━━━ STUDY TEXT
Two questions....
1. Is it unwise to place filter caps close to a large heatsink?
2. Does placing heatsink horizontal ( fins pointing downwards ) a bad idea? Will it affect the performance of the heat sink?
FYI : Transistors that will be mounted on the heatsink are 2SC2922. The amp is a clone of Naim NAP 200
1. Is it unwise to place filter caps close to a large heatsink?
2. Does placing heatsink horizontal ( fins pointing downwards ) a bad idea? Will it affect the performance of the heat sink?
FYI : Transistors that will be mounted on the heatsink are 2SC2922. The amp is a clone of Naim NAP 200
For optimal cooling, the fins have to be placed such that hot air can easily go up and cold air can easily replace it. Horizontal with fins downwards sounds like the worst possible placement for natural convection cooling.
Two questions....
1. Is it unwise to place filter caps close to a large heatsink?
Not good idea to heat up the capacitors. It will reduce their life...
2. Does placing heatsink horizontal ( fins pointing downwards ) a bad idea? Will it affect the performance of the heat sink?
Bad idea. It's doubling the thermal resistance, which halving the maximum possible power to dissipate.
Sajti
It also depends how hot the heatsink is going to get. The NAPs should have very low bias current and run cool normally. Hard to comment without seeing the heatsink and enclosure. Obviously, for good dissipation the heatsink fins need free air convection current.
The biasing current is around 30ma so I guess the transistors shouldn't run too hot.
Here is the heatsink that I plan to use - DAC - Heat Sink Black Anodized - 196-50
Here is the heatsink that I plan to use - DAC - Heat Sink Black Anodized - 196-50
The heatsink shown is simply too small to permit full power in class AB. As already suggested, this may be OK for this low-bias class AB type amplifier, as long as you don't use the amplifier at medium to high power. It's self-defeating to build the amplifier in this way but if you have made a mistake in your choice of model, there will have to be compromises somewhere and probably in several important areas.
You may realise that NAP200 is rated for 2 x 100W/4R but you won't get near that safely. It also needs a high quality power transformer of at least 400VA rating. The original amplifier uses the whole case as the heatsink which is why the output transistors can be mounted horizontally. To use a heatsink instead, both the output transistors and the heatsink fins will need to be vertical, as shown in the first image of your product link.
━━━━━━
━━━ DATA TO EXAMINE
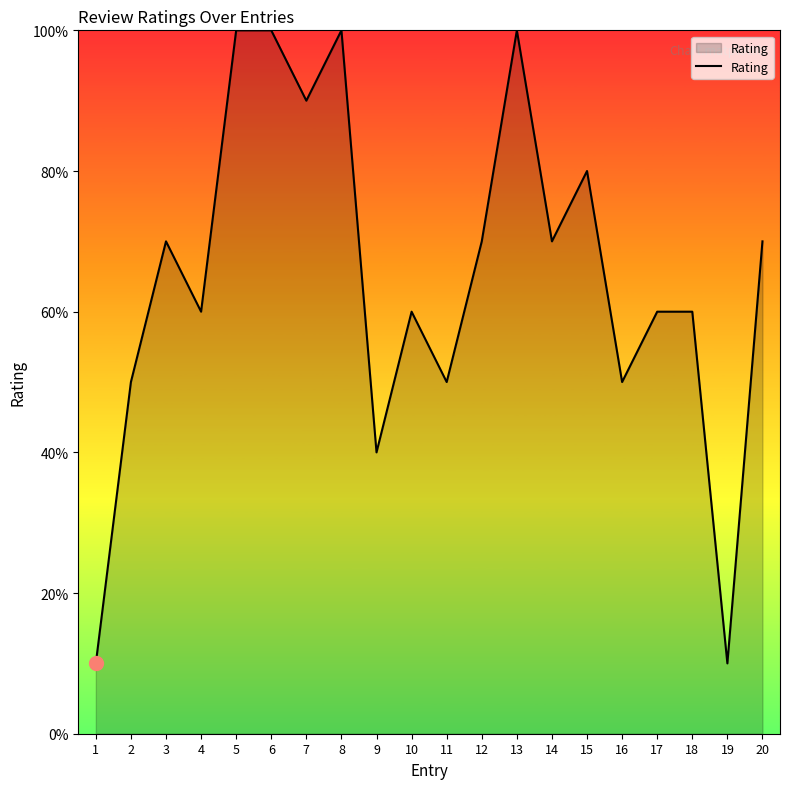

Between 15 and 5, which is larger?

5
━━━━━━
━━━ DATA TO EXAMINE
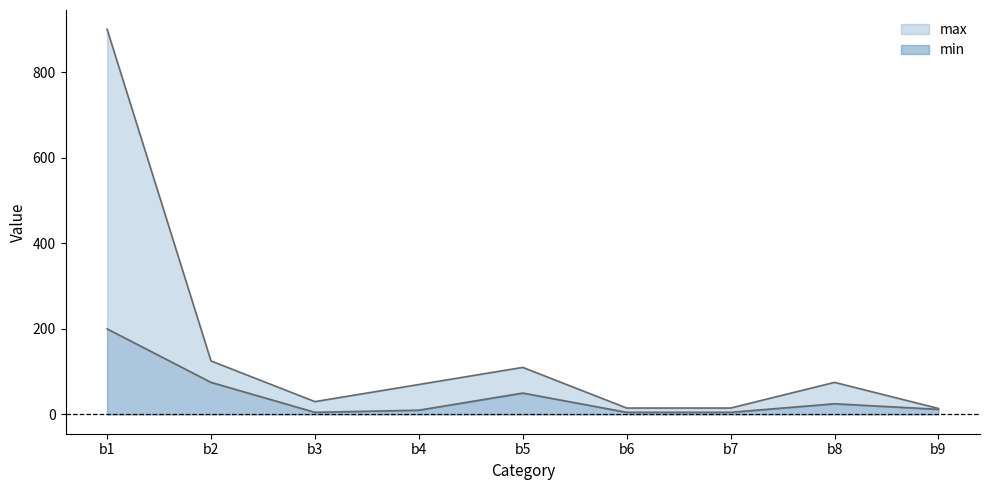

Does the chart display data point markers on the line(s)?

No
━━━━━━
◆ **ASSIGNED TASK 1**:
Reproduce the part of the heatsink thread starting at "Not good idea" and ending at "run too hot.", replacing "capacitors" with "filter caps".
◆ **ASSIGNED TASK 2**:
Translate this sentence from the heatsink thread into Spanish: "For optimal cooling, the fins have to be placed such that hot air can easily go up and cold air can easily replace it."

◆ **ANSWER AREA 1**:
Not good idea to heat up the filter caps. It will reduce their life...
2. Does placing heatsink horizontal ( fins pointing downwards ) a bad idea? Will it affect the performance of the heat sink?
Bad idea. It's doubling the thermal resistance, which halving the maximum possible power to dissipate.
Sajti
It also depends how hot the heatsink is going to get. The NAPs should have very low bias current and run cool normally. Hard to comment without seeing the heatsink and enclosure. Obviously, for good dissipation the heatsink fins need free air convection current.
The biasing current is around 30ma so I guess the transistors shouldn't run too hot.

◆ **ANSWER AREA 2**:
Para una refrigeración óptima, las aletas deben colocarse de manera que el aire caliente pueda subir fácilmente y el aire frío pueda reemplazarlo fácilmente.